The Company Warehouse endeavours to offer the highest level of service, and wishes to maintain a transparent and prosperous relationship with all its customers. In the unlikely event that you are unhappy with the goods or services that are offered by The Company Warehouse, the procedure to be followed is as follows, clearly giving details of the order and your company:

Stage One – Notification

The first action that you should take if you have any problems or concerns with an order that you have placed, is to contact the Business Consultant with whom you have been dealing at The Company Warehouse.

  • Either e-mail or telephone the consultant using the contact details they have provided to you
  • If uncertain who your consultant is, or have lost their contact details, please contact the office on 01245 492777 and you be directed accordingly.

Many issues that may arise can be dealt with by your Business Consultant in the most time effective manner.

Stage Two – Escalation

If you are not happy with the resolution offered by your Business Consultant or the nature of the dispute is regarding your consultant, then please contact the Dispute Resolution Team in writing to express your concerns:

  • The details may be sent by e-mail to disputes@thecompanywarehouse.co.uk
  • Or, by post to ‘Dispute Resolution Team, The Company Warehouse, 2nd Floor, 43 Broomfield Road, Chelmsford, Essex, CM1 1SY’

You will receive an acknowledgement of your correspondence within 1 working day with a reference number and a full response from a Manager within 5 – 7 working days.

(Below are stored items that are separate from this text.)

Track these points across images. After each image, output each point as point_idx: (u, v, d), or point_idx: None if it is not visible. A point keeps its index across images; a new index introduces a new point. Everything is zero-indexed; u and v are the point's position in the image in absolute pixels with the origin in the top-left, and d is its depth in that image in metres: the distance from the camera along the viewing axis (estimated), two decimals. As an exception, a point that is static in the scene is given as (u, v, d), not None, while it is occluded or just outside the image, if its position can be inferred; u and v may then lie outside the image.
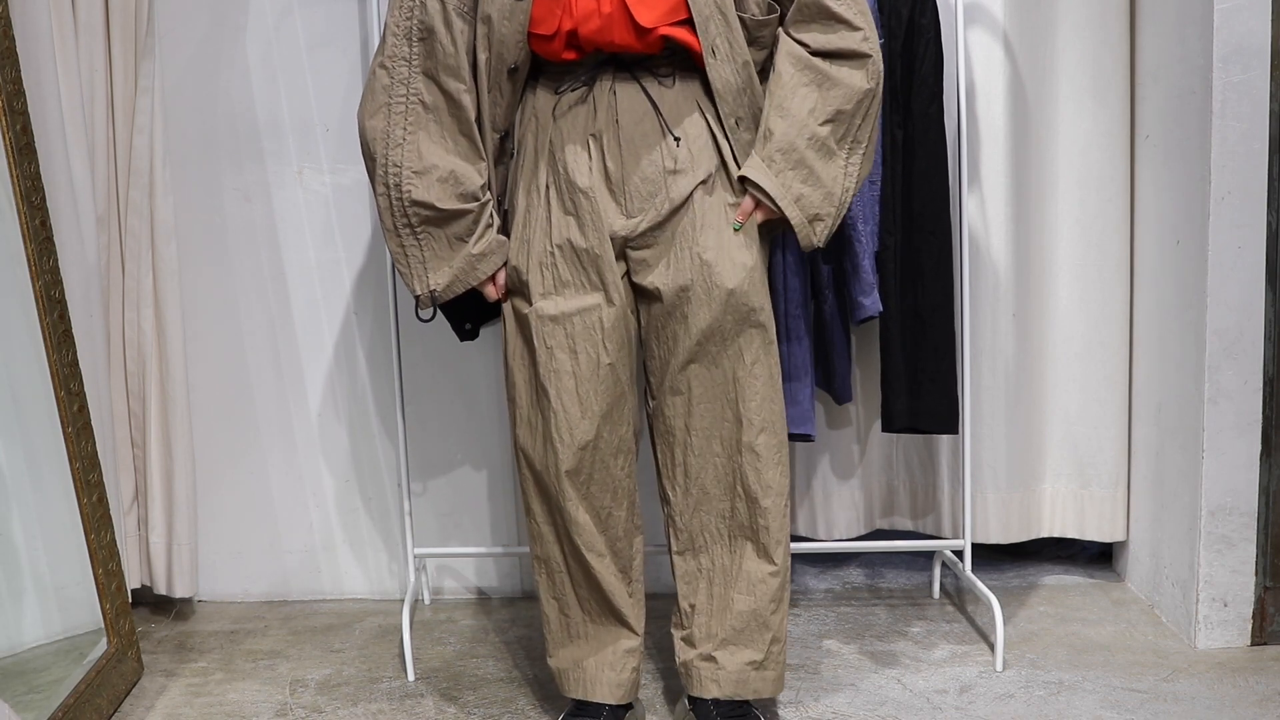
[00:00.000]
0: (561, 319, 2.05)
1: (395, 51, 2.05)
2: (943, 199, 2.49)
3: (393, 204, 2.05)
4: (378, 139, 2.06)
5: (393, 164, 2.05)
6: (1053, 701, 2.32)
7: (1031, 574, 2.98)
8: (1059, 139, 2.77)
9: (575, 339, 2.05)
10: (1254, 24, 2.38)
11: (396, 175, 2.04)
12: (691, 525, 2.15)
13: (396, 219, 2.06)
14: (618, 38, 1.98)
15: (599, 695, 2.17)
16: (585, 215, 2.03)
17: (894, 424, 2.54)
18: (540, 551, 2.18)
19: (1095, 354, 2.83)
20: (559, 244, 2.04)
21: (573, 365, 2.05)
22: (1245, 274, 2.45)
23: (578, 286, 2.05)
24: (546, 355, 2.06)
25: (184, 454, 2.74)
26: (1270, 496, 2.51)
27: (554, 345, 2.05)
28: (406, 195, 2.04)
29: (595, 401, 2.06)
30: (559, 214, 2.05)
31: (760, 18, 2.04)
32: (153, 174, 2.64)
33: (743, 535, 2.13)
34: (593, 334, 2.05)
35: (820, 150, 2.03)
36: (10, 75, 2.21)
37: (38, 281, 2.26)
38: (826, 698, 2.36)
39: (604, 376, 2.06)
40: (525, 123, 2.10)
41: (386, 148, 2.05)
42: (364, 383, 2.87)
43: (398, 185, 2.04)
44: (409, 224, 2.06)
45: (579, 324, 2.04)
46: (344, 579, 2.94)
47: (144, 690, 2.47)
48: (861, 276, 2.47)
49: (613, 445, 2.10)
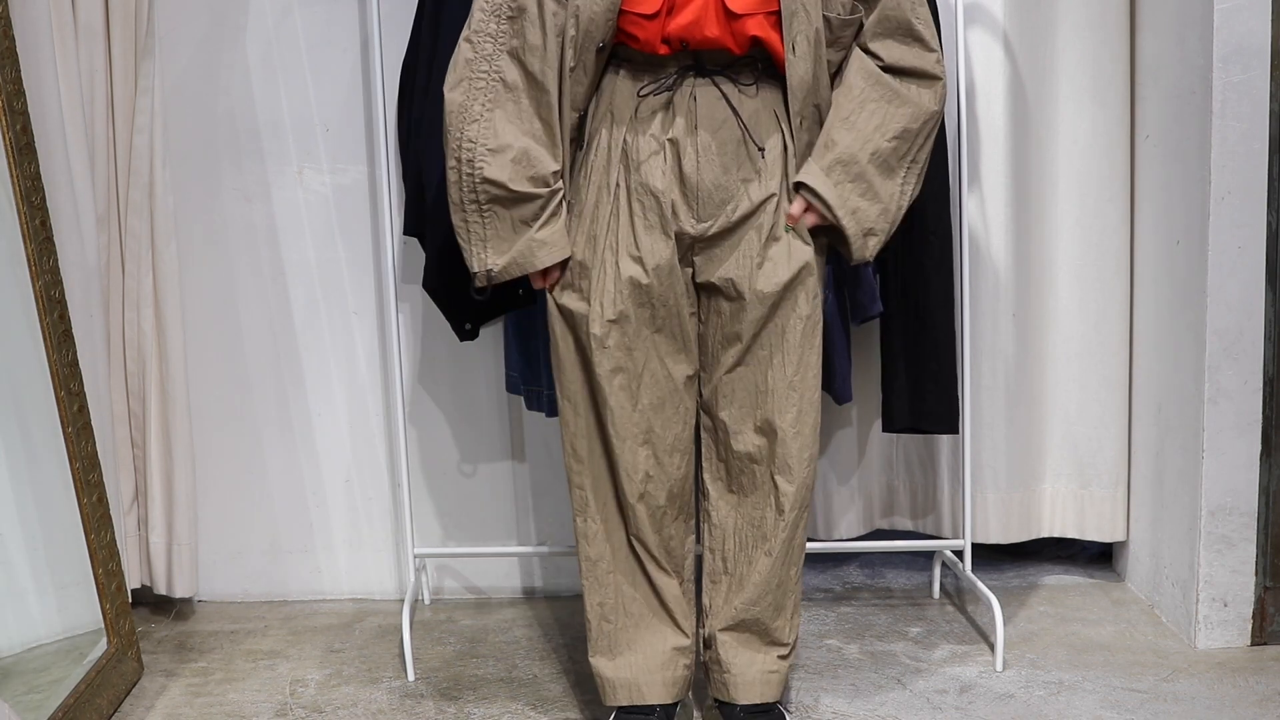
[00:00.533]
0: (621, 320, 2.06)
1: (483, 27, 2.02)
2: (943, 199, 2.49)
3: (463, 179, 2.03)
4: (455, 111, 2.03)
5: (467, 139, 2.02)
6: (1053, 701, 2.32)
7: (1031, 574, 2.98)
8: (1059, 139, 2.77)
9: (630, 337, 2.07)
10: (1254, 24, 2.38)
11: (470, 151, 2.01)
12: (725, 521, 2.18)
13: (465, 194, 2.04)
14: (710, 31, 1.97)
15: (651, 697, 2.17)
16: (653, 217, 2.03)
17: (894, 424, 2.54)
18: (591, 551, 2.17)
19: (1095, 354, 2.83)
20: (626, 280, 2.05)
21: (628, 362, 2.07)
22: (1245, 274, 2.45)
23: (639, 319, 2.07)
24: (602, 354, 2.06)
25: (184, 454, 2.74)
26: (1270, 496, 2.51)
27: (612, 345, 2.06)
28: (479, 172, 2.01)
29: (646, 396, 2.09)
30: (625, 221, 2.05)
31: (845, 17, 2.03)
32: (153, 174, 2.64)
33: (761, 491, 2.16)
34: (645, 331, 2.07)
35: (881, 166, 2.03)
36: (10, 75, 2.21)
37: (38, 281, 2.26)
38: (826, 698, 2.36)
39: (655, 373, 2.09)
40: (600, 117, 2.07)
41: (463, 122, 2.02)
42: (364, 383, 2.87)
43: (470, 161, 2.02)
44: (476, 201, 2.03)
45: (633, 323, 2.06)
46: (344, 579, 2.94)
47: (144, 690, 2.47)
48: (862, 277, 2.46)
49: (667, 443, 2.12)
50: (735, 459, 2.14)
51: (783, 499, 2.11)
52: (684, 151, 2.02)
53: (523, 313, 2.61)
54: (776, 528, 2.12)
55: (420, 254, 2.60)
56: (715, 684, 2.22)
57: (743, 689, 2.17)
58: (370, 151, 2.78)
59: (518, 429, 2.86)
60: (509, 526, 2.91)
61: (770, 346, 2.09)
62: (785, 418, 2.09)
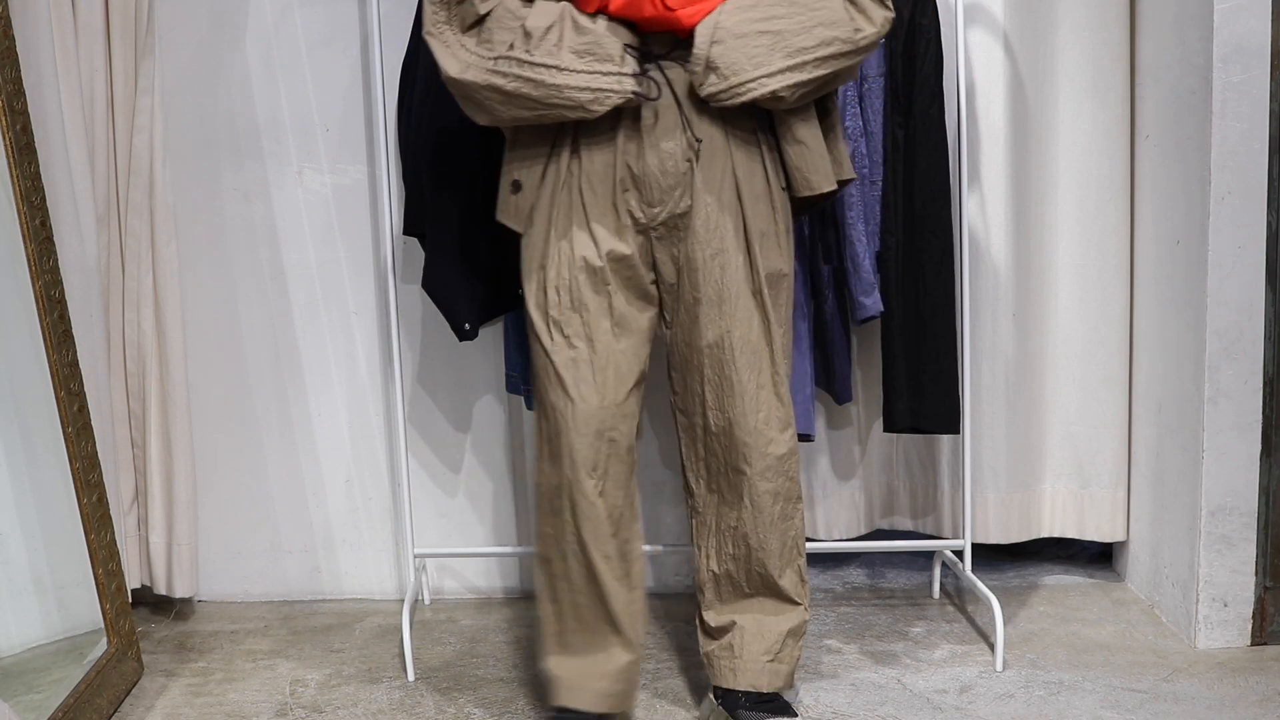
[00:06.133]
0: (578, 307, 2.07)
1: (435, 16, 2.06)
2: (943, 199, 2.49)
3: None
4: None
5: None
6: (1053, 701, 2.32)
7: (1031, 574, 2.98)
8: (1059, 139, 2.77)
9: (591, 327, 2.07)
10: (1254, 24, 2.38)
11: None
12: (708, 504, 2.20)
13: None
14: (648, 11, 1.97)
15: (584, 704, 2.15)
16: (604, 203, 2.05)
17: (895, 424, 2.54)
18: (543, 550, 2.17)
19: (1095, 354, 2.83)
20: (579, 263, 2.06)
21: (590, 354, 2.08)
22: (1245, 274, 2.45)
23: (597, 310, 2.08)
24: (564, 343, 2.07)
25: (184, 454, 2.74)
26: (1270, 496, 2.51)
27: (571, 334, 2.07)
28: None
29: (611, 391, 2.09)
30: (579, 207, 2.06)
31: None
32: (153, 174, 2.64)
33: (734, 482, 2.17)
34: (605, 323, 2.08)
35: (774, 36, 1.98)
36: (10, 75, 2.21)
37: (38, 281, 2.26)
38: (826, 698, 2.36)
39: (619, 364, 2.09)
40: None
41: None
42: (364, 383, 2.87)
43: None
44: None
45: (593, 312, 2.07)
46: (344, 579, 2.94)
47: (144, 690, 2.47)
48: (862, 276, 2.47)
49: (627, 440, 2.12)
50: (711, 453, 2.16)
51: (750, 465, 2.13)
52: (627, 134, 2.03)
53: (523, 313, 2.61)
54: (752, 487, 2.14)
55: (420, 254, 2.60)
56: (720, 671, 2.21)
57: (748, 673, 2.17)
58: (370, 151, 2.78)
59: (518, 429, 2.86)
60: (509, 526, 2.91)
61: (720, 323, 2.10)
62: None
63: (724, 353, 2.10)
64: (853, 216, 2.44)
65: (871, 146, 2.48)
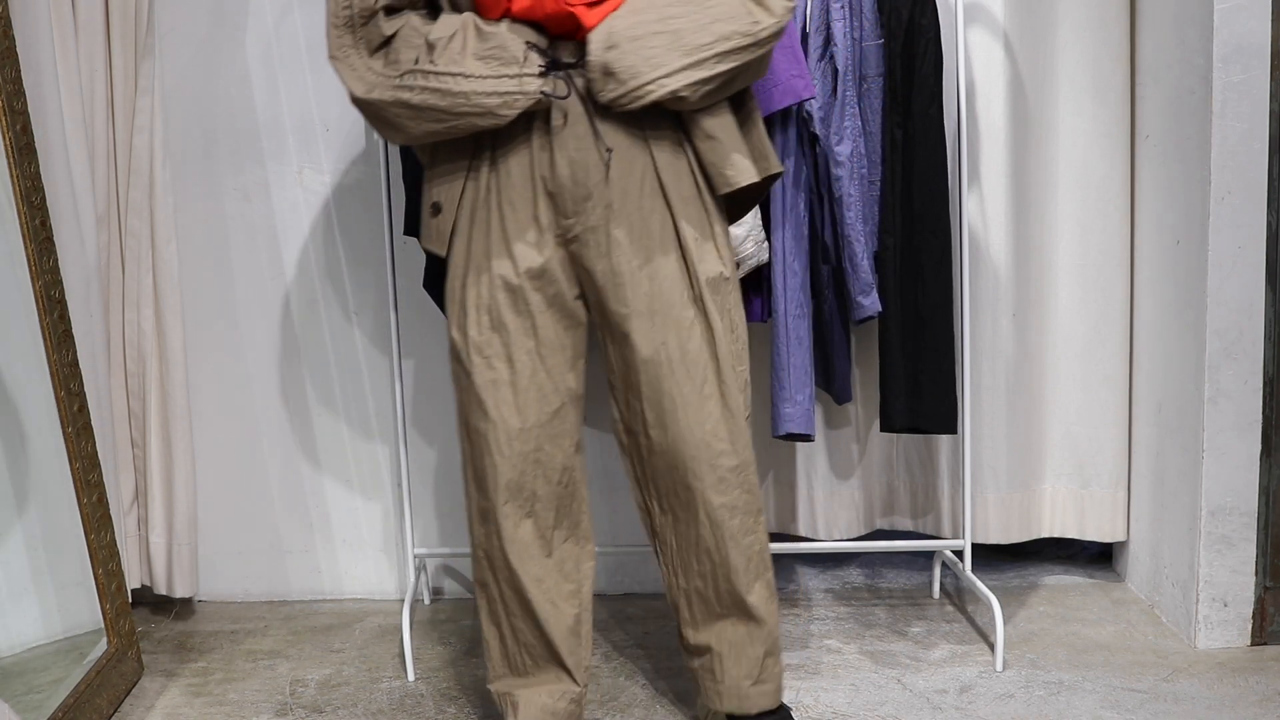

You will be advised what investigation and action has been taken and where appropriate, a proposal to bring the matter to a resolution.

Stage Three – Final Review

If following investigation and review by a Manager you are still unhappy with the action taken or resolution offered, you should escalate the issue for the attention of the Managing Director:

  • Please write to ‘The Managing Director, The Company Warehouse, 2nd Floor, 43 Broomfield Road, Chelmsford, Essex, CM1 1SY’

You will receive a written response within 14 working days, upon final review by the Managing Director. You will be advised what investigation and action has been taken and where appropriate, a proposal to bring the matter to a resolution.
Please note – a matter will not be reviewed by the Managing Director unless Stages One and Two of the Dispute Resolution Procedure have been completed.